Les classes de sciences, dans les années les plus avancées, reçoivent un assez grand nombre d'élèves intelligentes et laborieuses qui obtiennent des résultats très honorables ainsi qu'en témoignent les succès aux examens.

Examens.

- Les brevets de l'enseignement primaire sont complètement délaissés..
Le diplôme secondaire lui aussi perd du terrain que le baccalauréat gagne. La cause en est dans l'attrait qu'exerce le baccalauréat sur l'amour-propre des élèves et des familles par sa nouveauté et par les perspectives qu'il ouvre.
Malgré une préparation hâtive et trop superficielle, nos élèves ont obtenu aux examens du baccalauréat des succès parfois encourageants.
Des résultats particulièrement brillants sont signalés à Alger, classe de philosophie, où 32 candidates sur 38 sont admises, soit plus de 84 %
Au lycée d'Alger encore, 9 candidates se sont présentées à l'Ecole Normale de Fontenay, section - des Sciences, et deux ont été admises.

Education Physique

- Il n'y a pas de professeur en titre dans un certain nombre d'établissements où l'enseignement de la gymnastique se réduit à peu prés a rien. Ailleurs, les résultats sont médiocres par suite de l'installation défectueuse du lycée.
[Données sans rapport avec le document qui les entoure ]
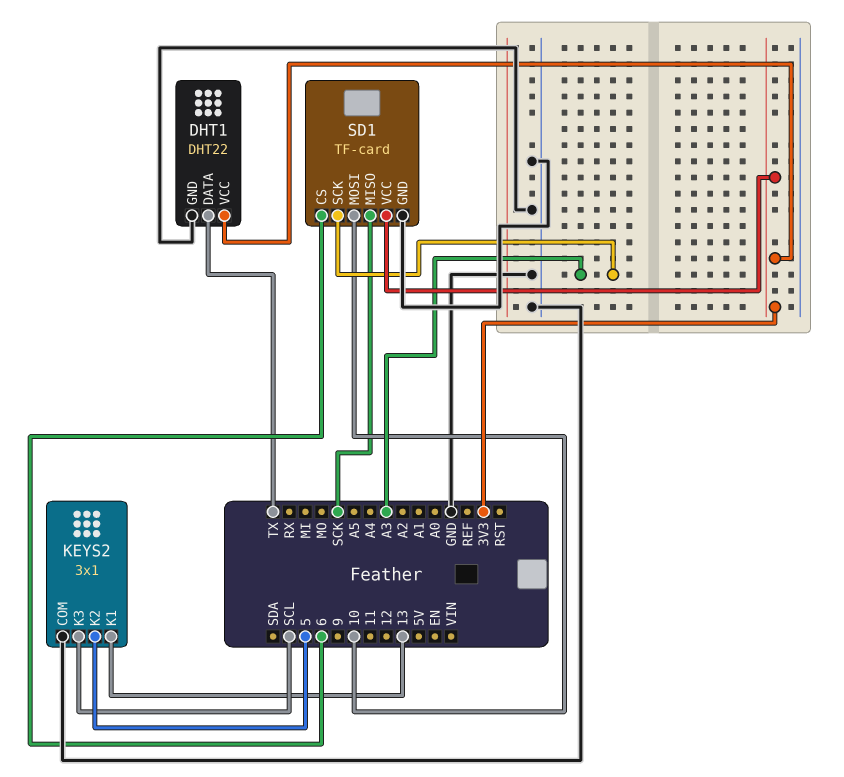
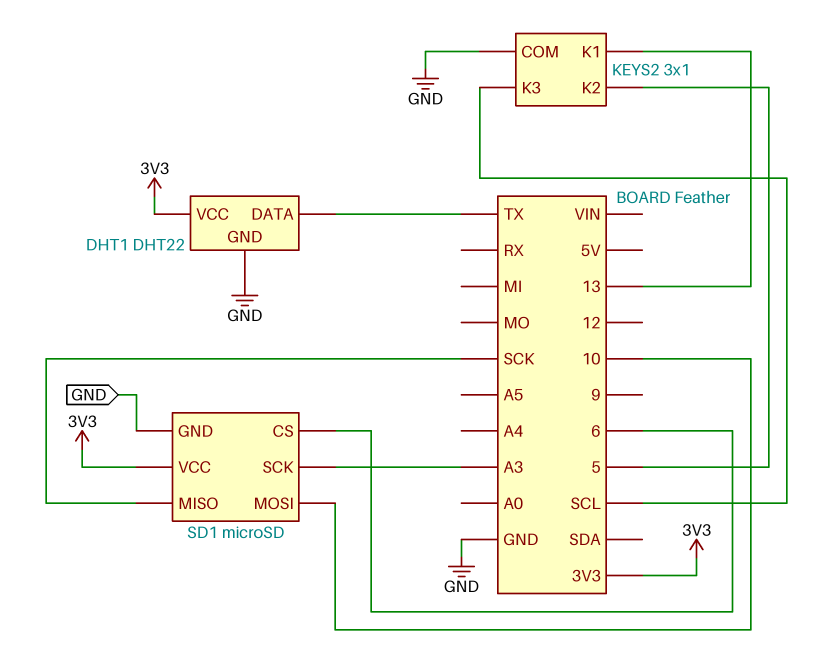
SD1: TF-card -> microSD

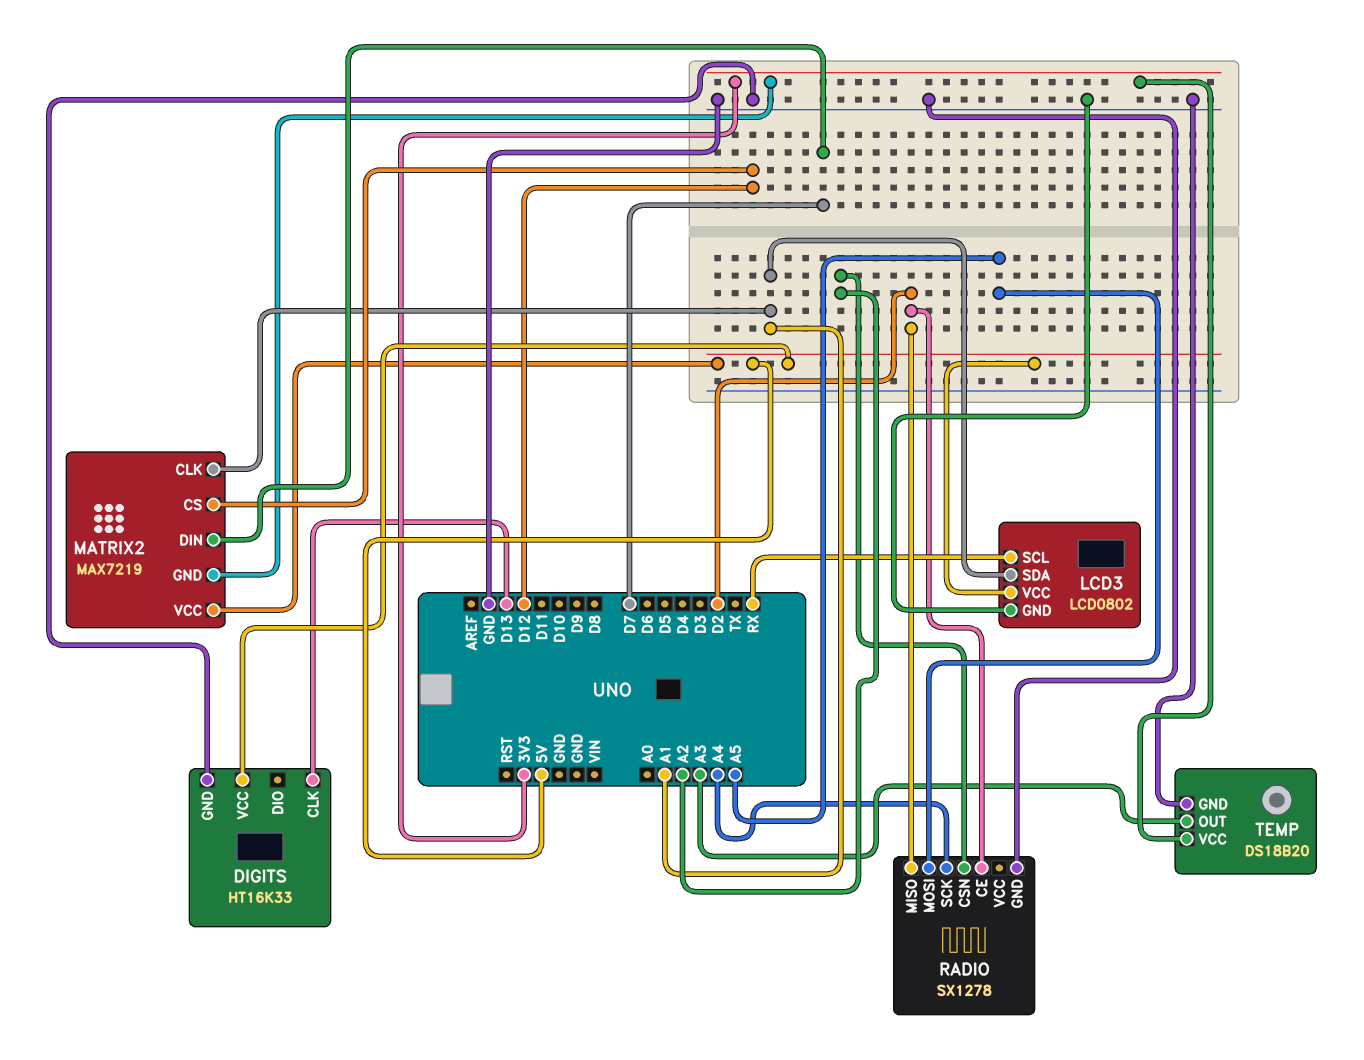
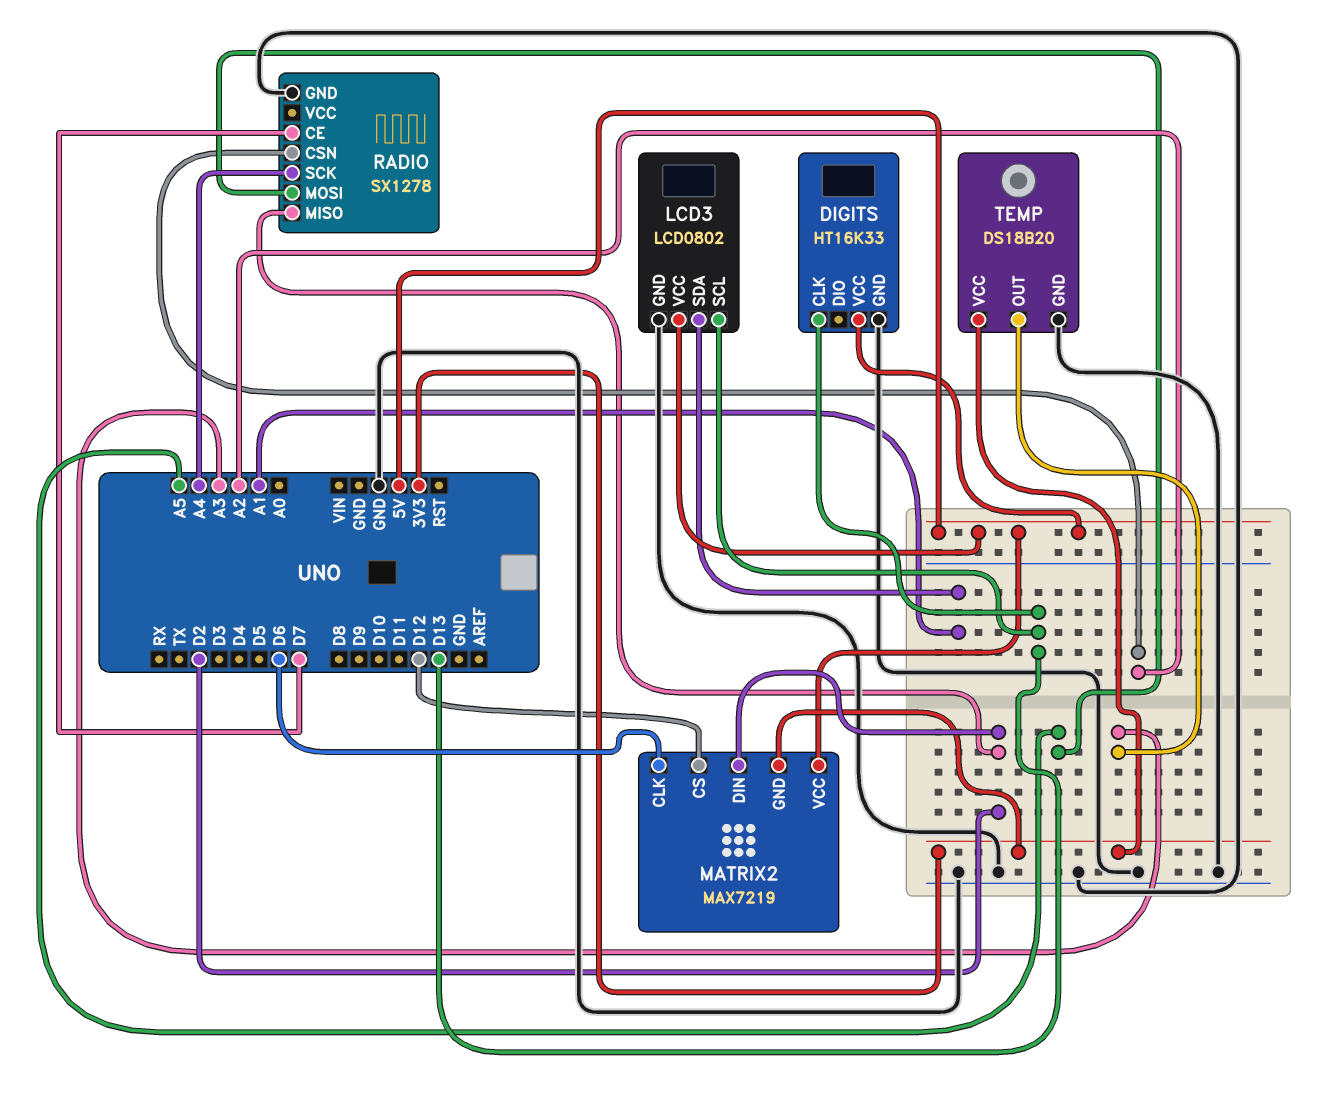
LCD3 pin SCL: RX -> D13
MATRIX2 pin CLK: A1 -> D6
MATRIX2 pin DIN: D7 -> D2
RADIO pin CE: D2 -> D7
On peut dire que d'une façon générale, en ce qui concerne l'éducation physique, nous en sommes encore à la période des tâtonnements.

C. - Situation matérielle
La situation matérielle s'est sensiblement améliorée à Alger, grâce à l'ouverture déjà signalée d'une, annexe à Mustapha-Supérieur.
Les locaux et cours de récréation sont insuffisants au lycée d'Oran où de notables améliorations ont cependant été introduites.
La situation matérielle laisse partout à désirer dans le département de Constantine; à Philippeville, les Cours secondaires sont installés dans un local vétuste et froid dans lequel il est impossible - et c'est regrettable - d'accueillir même des demi-pensionnaires.

A Bône, les crédits sont si réduits que les travaux mêmes d'entretien ne peuvent pas être faits.
A Constantine, le lycée est mal situé, en pleine ville arabe et les odeurs et les bruits du dehors rendent le travail difficile. Les locaux sont d'ailleurs insuffisants et il y a lieu de songer à transporter cet établissement sur le Coudiat..

III. - ENSEIGNEMENT SECONDAIRE LIBRE

Cet enseignement comprend huit établissements dans le département d'Alger (5 à Alger, 1 à Blida, 1 à El-Biar, 1 à Saint-Eugène) et 4, dont un récemment ouvert, dans le département d'Oran.
L'effectif total dans le département d'Alger est de 680 élèves contre 634 l'an passé. Le gain est presque tout pour Notre-Dame-d'Afrique qui, seule avec l'école Montalembert, pousse quelques élèves jusqu'au 2éme cycle.
Dans le département d'Oran, l'effectif total est de 257 élèves contre 240 en 1924. Si l'on considère que le nouvel établissement ouvert à Oran, compte 28 élèves, on constate que les trois autres ne progressent pas.